Testing@LMAX – Testing in Live

By Adrian Sutton

April 14, 2014

Previously in the Testing@LMAX series I’ve mentioned the way we’ve provided isolation between tests, allowing us to run them in parallel. That isolation extends all the way up to supporting a multi-tenancy module called venues which allows us to essentially run multiple, functionally separate exchanges on a single deployment of the LMAX Exchange.

We use the isolation of venues to reduce the amount of hardware we need to run our three separate liquidity pools (LMAX Professional, LMAX Institutional and LMAX Interbank), but that’s not all. We actually use the isolation venues provide to extend our testing all the way into production.

We have a subset of our acceptance tests which, using venues, are run against the exchange as it is deployed in production, using the same APIs our clients, MTF members and internal staff would use to test that the exchange is fully functional.
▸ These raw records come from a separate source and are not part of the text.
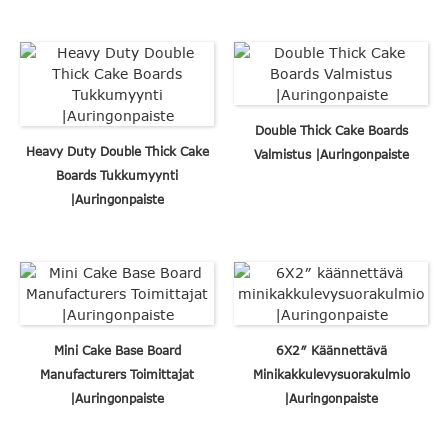
Double Thick Cake Boards
Heavy Duty Double Thick Cake
Valmistus |Auringonpaiste
Boards Tukkumyynti
|Auringonpaiste
Mini Cake Base Board
6X2″ Käännettävä
Manufacturers Toimittajat
Minikakkulevysuorakulmio
|Auringonpaiste
|Auringonpaiste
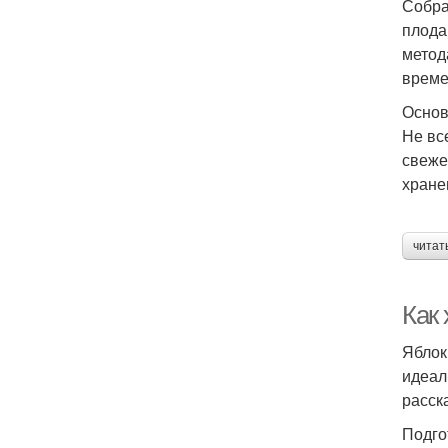
Собра
плода
метод
време
Основ
Не вс
свеже
хране
читат
Как
Яблок
идеал
расск
Подго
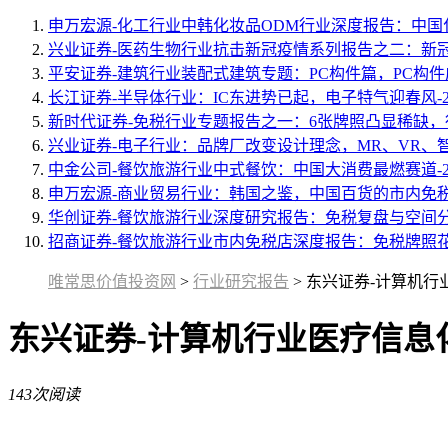
申万宏源-化工行业中韩化妆品ODM行业深度报告：中国化妆
兴业证券-医药生物行业抗击新冠疫情系列报告之二：新冠检测
平安证券-建筑行业装配式建筑专题：PC构件篇，PC构件成 
长江证券-半导体行业：IC东进势已起，电子特气迎春风-2 .
新时代证券-免税行业专题报告之一：6张牌照凸显稀缺，行业
兴业证券-电子行业：品牌厂改变设计理念，MR、VR、智能 
中金公司-餐饮旅游行业中式餐饮：中国大消费最燃赛道-20 .
申万宏源-商业贸易行业：韩国之鉴，中国百货的市内免税成长
华创证券-餐饮旅游行业深度研究报告：免税复盘与空间分析，
招商证券-餐饮旅游行业市内免税店深度报告：免税牌照花落地
唯常思价值投资网
>
行业研究报告
>
东兴证券-计算机行业
东兴证券-计算机行业医疗信息化
143次阅读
We have an additional venue on each deployment of the exchange that is used to run these tests. The tests connect to the exchange via the same gateways as our clients (FIX, web, etc) and place real trades that match using the exact same systems and code paths as in the “real” venues. Code-wise there’s nothing special about the test venue, it just so happens that the only external parties that ever connect to it are our testing framework.

We don’t run our full suite of acceptance tests against the live exchange due to the time that would take and to ensure that we don’t affect the performance or latency of the exchange. Plus, we already know the code works correctly because it’s already run through continuous integration. Testing in live is focussed on verifying that the various components of the exchange are hooked up correctly and that the deployment process worked correctly. As such we’ve selected a subset of our tests that exercise the key functions of each of the services that make up the exchange. This includes things like testing that an MTF member can connect and provide prices, that clients can connect via either FIX or web and place orders that match against those prices and that the activity in the exchange is reported out correctly via trade reporting and market data feeds.

We run testing in live as an automated step at the start of our release, prior to making any changes, and again at the end of the release to ensure the release worked properly. If testing in live fails we roll back the release. We also run it automatically throughout the day as one part of our monitoring system, and it is also run manually whenever manual work is done or whenever there is any concern for how the exchange is functioning.

While we have quite a lot of other monitoring systems, the ability to run active monitoring like this against the production exchange, and go as far as actions that change state gives us a significant boost in confidence that everything is working as it should, and helps isolate problems more quickly when things aren’t.